Messinger received his B.S. in physics from Clarkson University in 1991 and his Ph.D. in physics from Rensselaer Polytechnic Institute in 1998.[3] Before joining academia, he worked as an analyst for XonTech Inc. and on the National Missile Defense program for Northrop Grumman.[1] He was also an Intelligence Community Postdoctoral Research Fellow.[1]

Career at RIT

Messinger joined RIT in 2002.[4] He served as director of the Digital Imaging and Remote Sensing (DIRS) Laboratory from 2007 to 2014, and then as director of the Chester F. Carlson Center for Imaging Science from 2014 to 2022, an academic unit offering bachelor's, master's, and doctoral degrees in imaging science.[1] He has been principal investigator on approximately $8 million in externally sponsored research funding, published over 190 scholarly articles, and advised over 35 master's and doctoral students.[1]

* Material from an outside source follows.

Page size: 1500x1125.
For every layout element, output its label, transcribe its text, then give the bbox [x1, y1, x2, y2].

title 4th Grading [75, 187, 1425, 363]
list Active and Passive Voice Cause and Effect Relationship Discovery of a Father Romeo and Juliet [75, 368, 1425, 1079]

Messinger co-chairs the SPIE conference on Algorithms, Technologies, and Applications for Multispectral and Hyperspectral Imaging.[5]

Imaging science workforce advocacy

In 2013, Messinger and RIT President Bill Destler briefed a congressional panel on the national defense workforce need for imaging scientists and remote sensing specialists, in a hearing sponsored by U.S. Representative Louise Slaughter.[6] The briefing, held at the National Geospatial-Intelligence Agency headquarters, drew upon a 2008 report by the Subcommittee on Technical and Tactical Intelligence for the United States House of Representatives, which called for workforce development in imaging science and partnerships with universities.[6]

Cultural heritage imaging

Messinger's research has expanded from traditional remote sensing into cultural heritage imaging, applying hyperspectral and multispectral imaging techniques to study historical manuscripts, maps, and works of art.[1] He co-directs the Cultural Heritage Imaging Lab at RIT with Juilee Decker and Roger L. Easton Jr.[7]

The team developed the Multispectral Imaging System for Historical Artifacts (MISHA), a low-cost portable imaging system designed to make spectral imaging accessible to libraries, archives, and museums. The project was funded by a grant from the National Endowment for the Humanities.[7] The system enables scholars to recover obscured and illegible text on historical documents using imaging outside the sensitivity range of the human visual system.[8]

Messinger holds a visiting professorship at the Institute of Medieval and Early Modern Studies at Durham University, where he spent a sabbatical in 2023–24 working with "Team Pigment" to study materials, methods, and content of historical artifacts using spectral imaging techniques.[2]

His cultural heritage publications include work on automatic pigment classification in illuminated manuscripts using hyperspectral reflectance data,[9] virtual cleaning of works of art using deep generative networks,[10] and palimpsest text separation.[11]